Les affirmations suivantes sont-elles conformes au passage cité ? Pour chacune, répondez par oui ou par non et citez mot pour mot les termes du passage qui tranchent.
(a) Le CNDP souhaite prendre part à une commission d'enquête mixte.
(b) L'Acte d'engagement des groupes armés du Nord et du Sud Kivu a été signé à Kinshasa.
(c) La déclaration annonçant la décision du CNDP porte la signature de Laurent Nkunda.

■ PASSAGE CITÉ:
....................

Le Congrès National pour la Défense du Peuple, CNDP, de Laurent Nkunda, déclare retirer sa délégation de toutes les rencontres initiées dans le cadre de la mise en œuvre de l'Acte d'engagement signé par tous les groupes armés du Nord et du Sud Kivu, le 23 janvier dernier à Goma. Le CNDP demande la mise sur pied d’une commission d’enquête mixte à laquelle ce mouvement politico-militaire tient à participer. C’est pour vérifier les cas graves de violations des droits de l’homme dénoncées mercredi à Kinshasa par la Monuc, rapporte radiookapi.net

La décision du CNDP est tombée ce vendredi dans la journée, à travers une déclaration signée par son chef rebelle, Laurent Nkunda.

....................

■ DONNÉES FOURNIES:
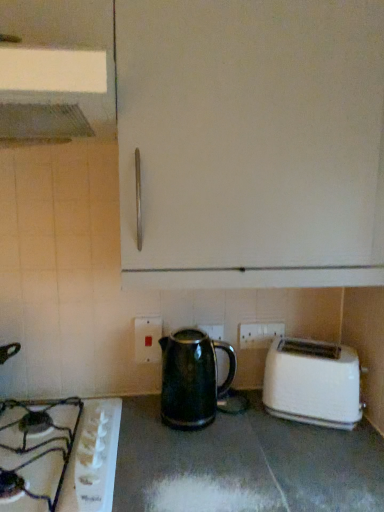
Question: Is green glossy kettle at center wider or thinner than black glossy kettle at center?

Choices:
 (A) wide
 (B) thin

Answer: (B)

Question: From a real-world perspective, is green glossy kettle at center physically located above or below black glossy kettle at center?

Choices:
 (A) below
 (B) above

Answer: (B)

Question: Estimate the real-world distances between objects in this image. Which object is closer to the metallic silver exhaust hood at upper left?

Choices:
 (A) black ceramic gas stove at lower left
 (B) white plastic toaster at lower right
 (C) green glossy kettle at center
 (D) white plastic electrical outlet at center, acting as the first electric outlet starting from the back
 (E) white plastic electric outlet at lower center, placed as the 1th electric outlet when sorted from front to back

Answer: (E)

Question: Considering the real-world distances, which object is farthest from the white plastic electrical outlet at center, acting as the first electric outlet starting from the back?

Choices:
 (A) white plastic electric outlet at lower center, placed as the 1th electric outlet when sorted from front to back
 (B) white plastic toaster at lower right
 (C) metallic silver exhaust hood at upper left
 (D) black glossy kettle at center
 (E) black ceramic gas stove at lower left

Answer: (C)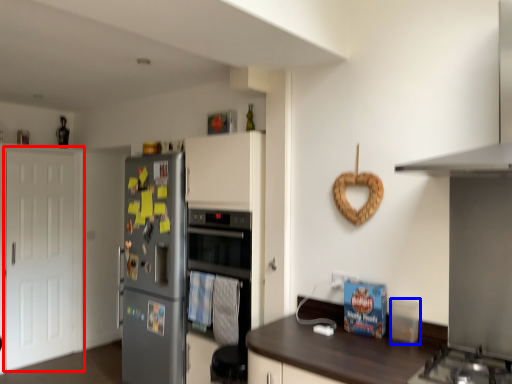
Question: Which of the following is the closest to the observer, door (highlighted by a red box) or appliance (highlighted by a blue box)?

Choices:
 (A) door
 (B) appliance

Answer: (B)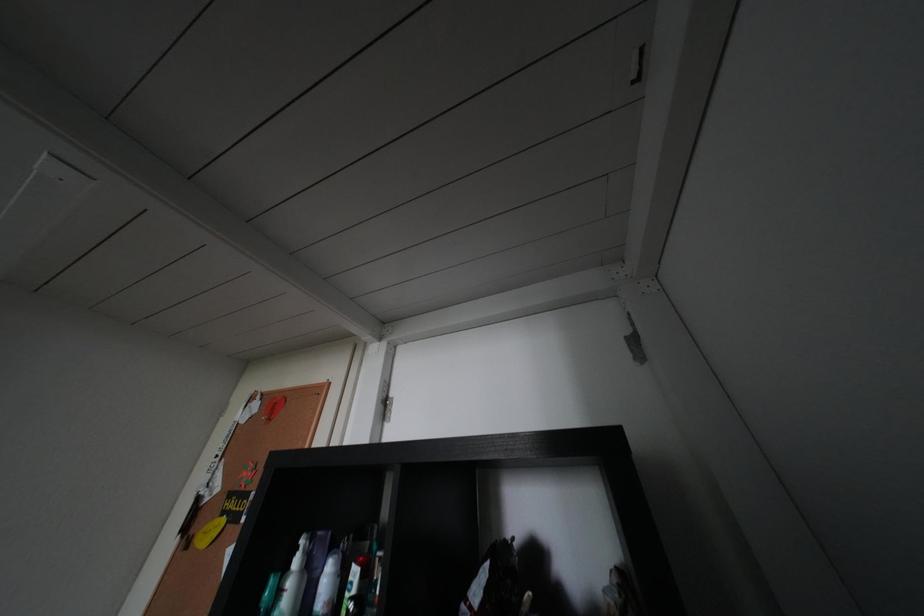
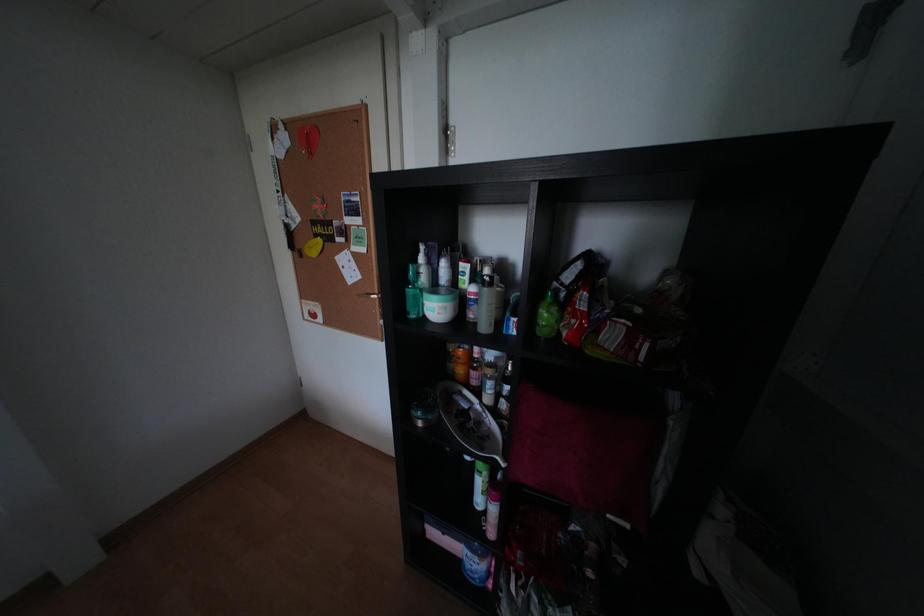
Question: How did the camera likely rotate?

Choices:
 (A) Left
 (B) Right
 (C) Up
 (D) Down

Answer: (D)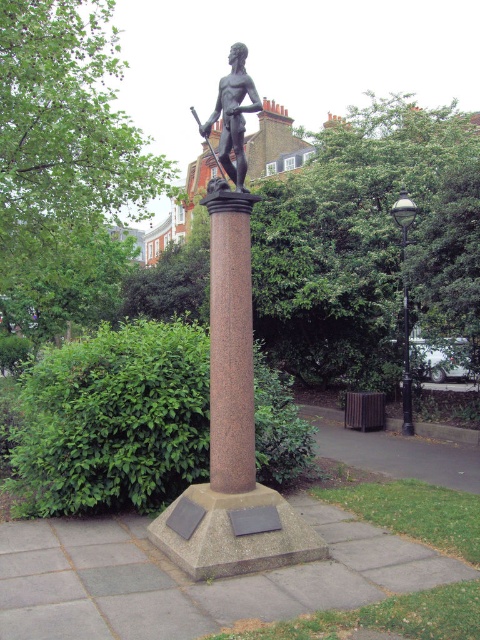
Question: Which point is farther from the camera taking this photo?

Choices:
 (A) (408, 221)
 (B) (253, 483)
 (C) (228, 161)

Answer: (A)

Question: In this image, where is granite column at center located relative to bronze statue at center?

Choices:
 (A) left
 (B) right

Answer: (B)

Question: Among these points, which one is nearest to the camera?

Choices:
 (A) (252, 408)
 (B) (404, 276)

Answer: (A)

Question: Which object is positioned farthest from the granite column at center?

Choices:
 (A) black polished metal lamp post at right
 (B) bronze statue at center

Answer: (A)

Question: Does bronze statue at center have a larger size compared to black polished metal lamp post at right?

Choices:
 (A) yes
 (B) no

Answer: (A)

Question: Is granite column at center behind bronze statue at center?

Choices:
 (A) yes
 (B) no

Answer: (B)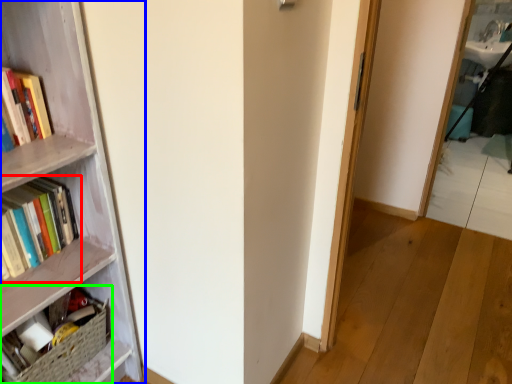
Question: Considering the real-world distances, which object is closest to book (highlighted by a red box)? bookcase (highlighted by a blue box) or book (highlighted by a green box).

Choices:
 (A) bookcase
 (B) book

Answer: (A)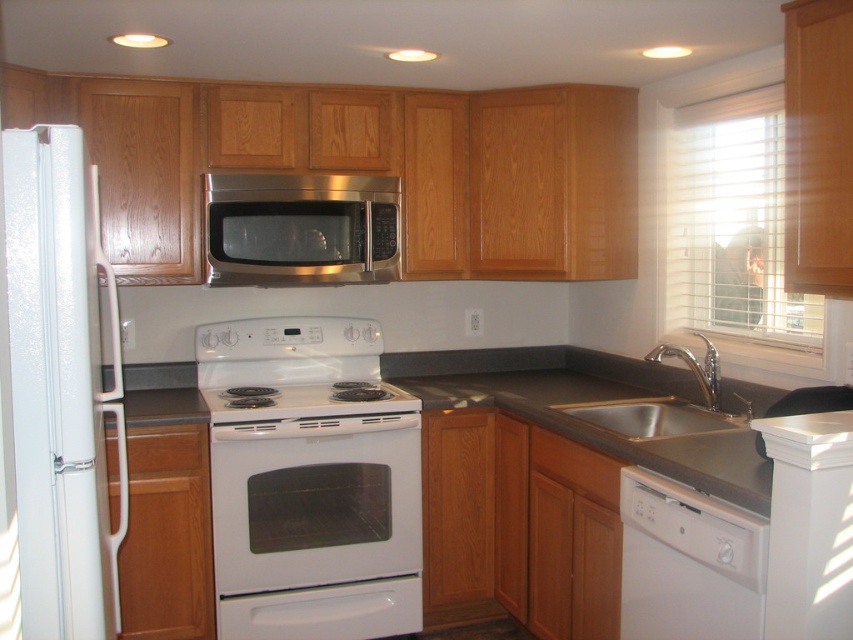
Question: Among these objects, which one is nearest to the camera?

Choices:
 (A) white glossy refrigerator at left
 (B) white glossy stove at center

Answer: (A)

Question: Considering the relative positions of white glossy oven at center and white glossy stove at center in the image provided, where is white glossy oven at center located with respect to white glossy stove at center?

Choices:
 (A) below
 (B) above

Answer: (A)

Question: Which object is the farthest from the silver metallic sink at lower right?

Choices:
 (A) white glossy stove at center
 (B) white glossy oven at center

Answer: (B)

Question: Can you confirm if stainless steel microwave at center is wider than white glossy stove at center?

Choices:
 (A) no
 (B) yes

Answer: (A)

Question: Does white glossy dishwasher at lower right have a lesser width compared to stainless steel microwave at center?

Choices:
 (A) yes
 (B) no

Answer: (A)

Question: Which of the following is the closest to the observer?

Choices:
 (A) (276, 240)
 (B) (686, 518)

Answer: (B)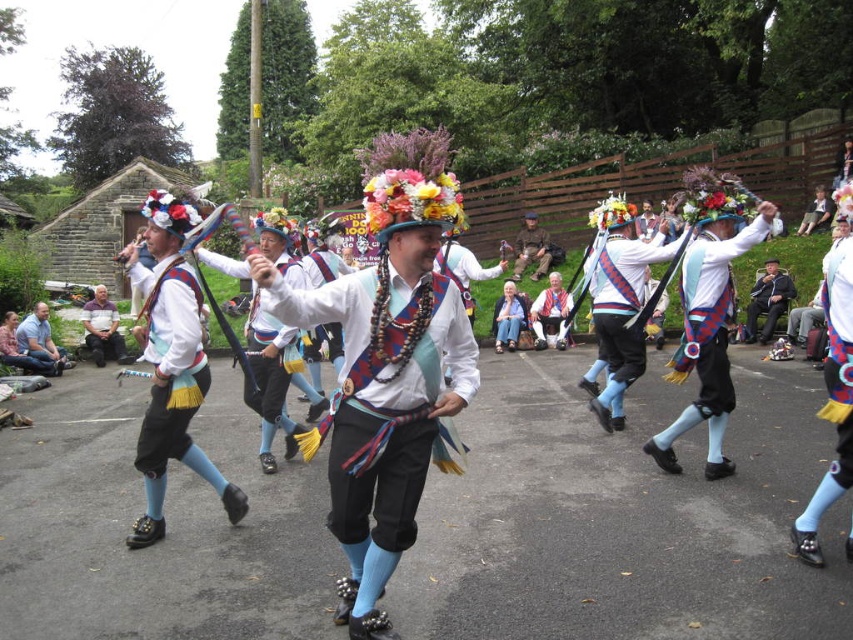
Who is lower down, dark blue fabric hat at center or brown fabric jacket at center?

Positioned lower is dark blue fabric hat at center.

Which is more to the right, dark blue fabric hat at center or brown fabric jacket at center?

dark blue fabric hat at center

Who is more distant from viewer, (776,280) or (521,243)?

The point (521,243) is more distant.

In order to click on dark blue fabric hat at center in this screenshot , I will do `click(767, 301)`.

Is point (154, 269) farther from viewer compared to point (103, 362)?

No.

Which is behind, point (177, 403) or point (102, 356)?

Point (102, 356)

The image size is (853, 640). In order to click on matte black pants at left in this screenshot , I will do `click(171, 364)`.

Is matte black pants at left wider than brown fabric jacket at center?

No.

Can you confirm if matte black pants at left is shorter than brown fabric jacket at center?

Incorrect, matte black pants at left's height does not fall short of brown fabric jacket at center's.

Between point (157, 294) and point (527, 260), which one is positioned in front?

....................

■ RÉPONSE ATTENDUE:
(a) Oui : « Le CNDP demande la mise sur pied d’une commission d’enquête mixte à laquelle ce mouvement politico-militaire tient à participer. »
(b) Non : « le 23 janvier dernier à Goma »
(c) Oui : « à travers une déclaration signée par son chef rebelle, Laurent Nkunda »